Your task:
Scan the records beneath this line for the line holding "debris, shrubs, and snow." and the line holding "A: Ideally, schedule", then transcribe exactly those two and all lines between.

Available records:

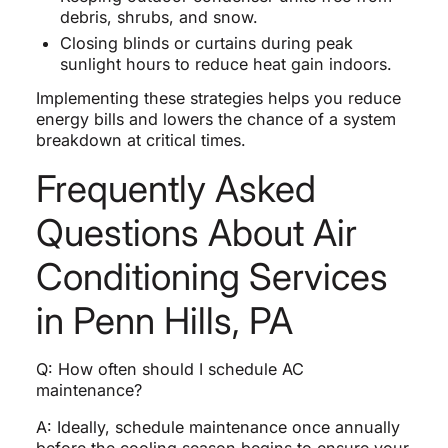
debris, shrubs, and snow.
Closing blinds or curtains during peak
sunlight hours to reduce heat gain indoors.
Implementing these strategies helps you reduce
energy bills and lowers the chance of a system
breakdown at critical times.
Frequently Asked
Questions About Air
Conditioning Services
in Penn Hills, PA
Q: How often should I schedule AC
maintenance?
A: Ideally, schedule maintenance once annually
* * *
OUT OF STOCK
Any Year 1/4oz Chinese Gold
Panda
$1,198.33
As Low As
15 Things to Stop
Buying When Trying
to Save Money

Your solution:
debris, shrubs, and snow.
Closing blinds or curtains during peak
sunlight hours to reduce heat gain indoors.
Implementing these strategies helps you reduce
energy bills and lowers the chance of a system
breakdown at critical times.
Frequently Asked
Questions About Air
Conditioning Services
in Penn Hills, PA
Q: How often should I schedule AC
maintenance?
A: Ideally, schedule maintenance once annually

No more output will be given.